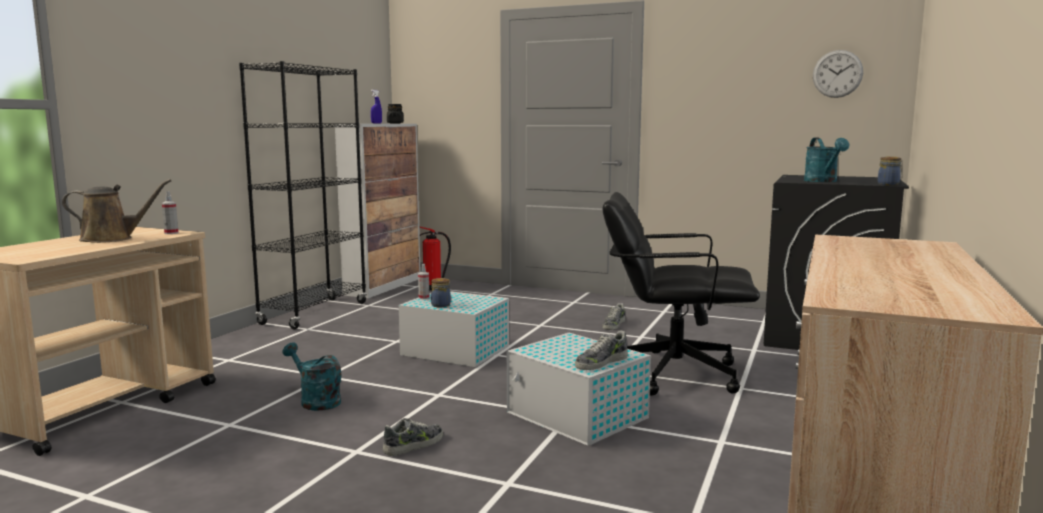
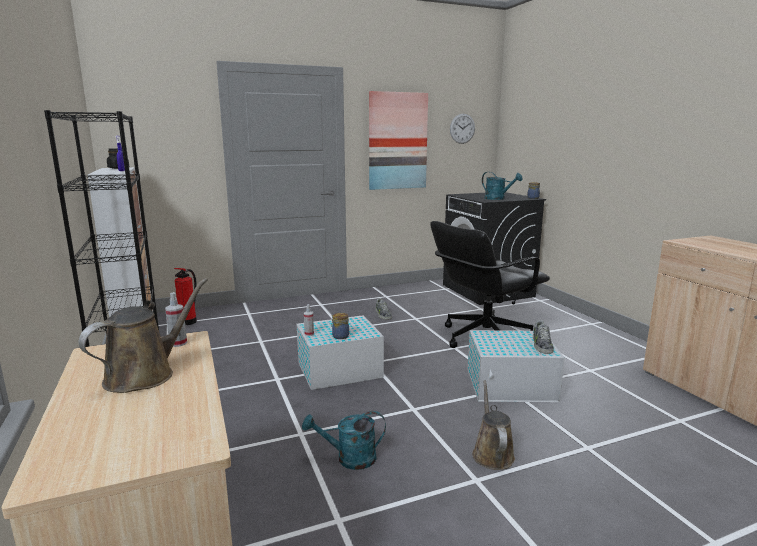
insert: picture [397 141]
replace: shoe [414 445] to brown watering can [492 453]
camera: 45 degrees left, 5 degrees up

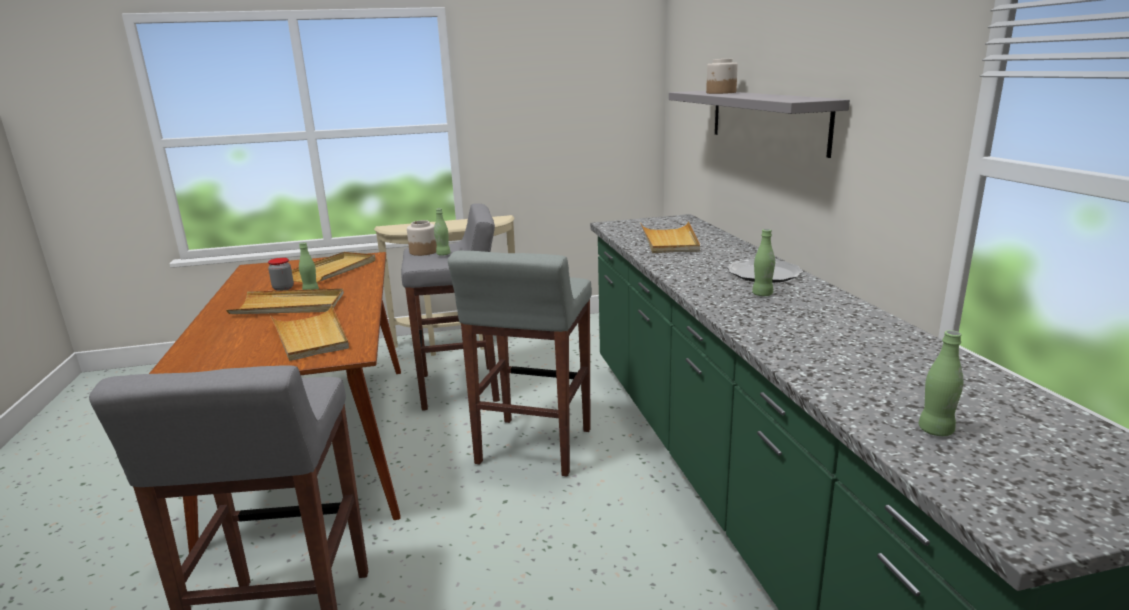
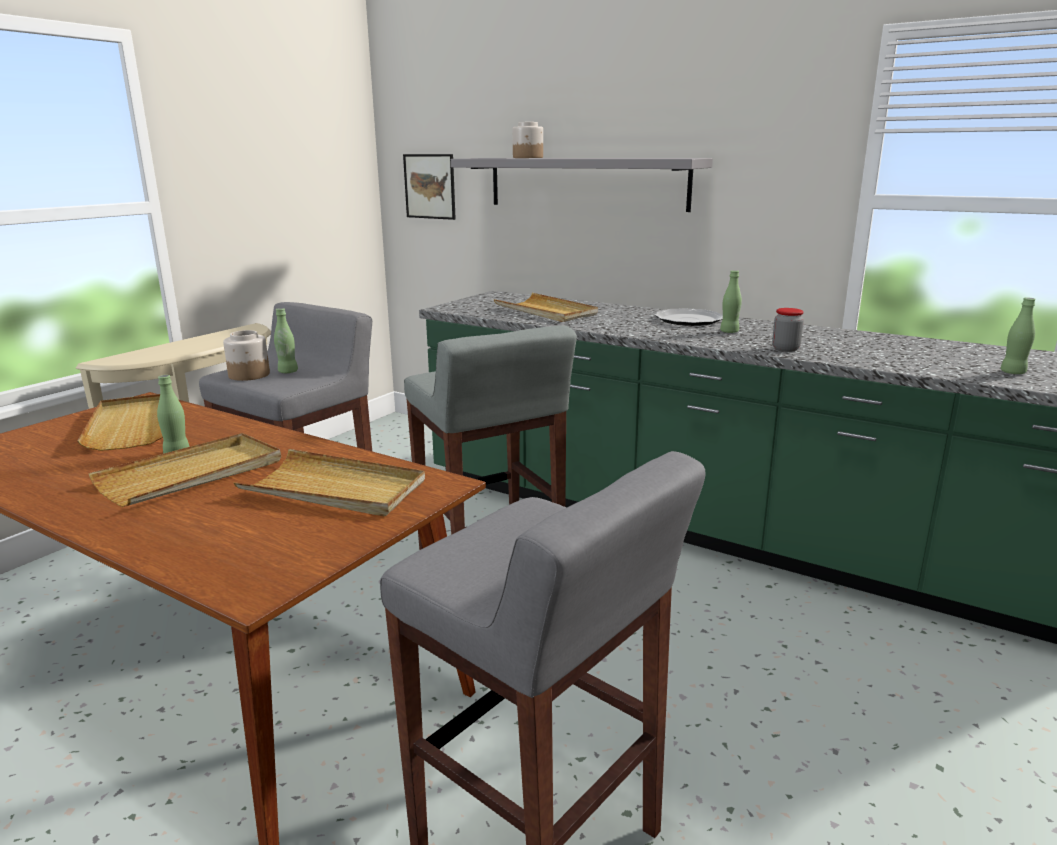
insert: picture [430 186]
move: jar [283 288] to [785 349]
camera: 45 degrees left, 0 degrees up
::::
Each line of the data must be restated exactly, and the pictures must be left out.

insert: picture [397 141]
replace: shoe [414 445] to brown watering can [492 453]
camera: 45 degrees left, 5 degrees up

insert: picture [430 186]
move: jar [283 288] to [785 349]
camera: 45 degrees left, 0 degrees up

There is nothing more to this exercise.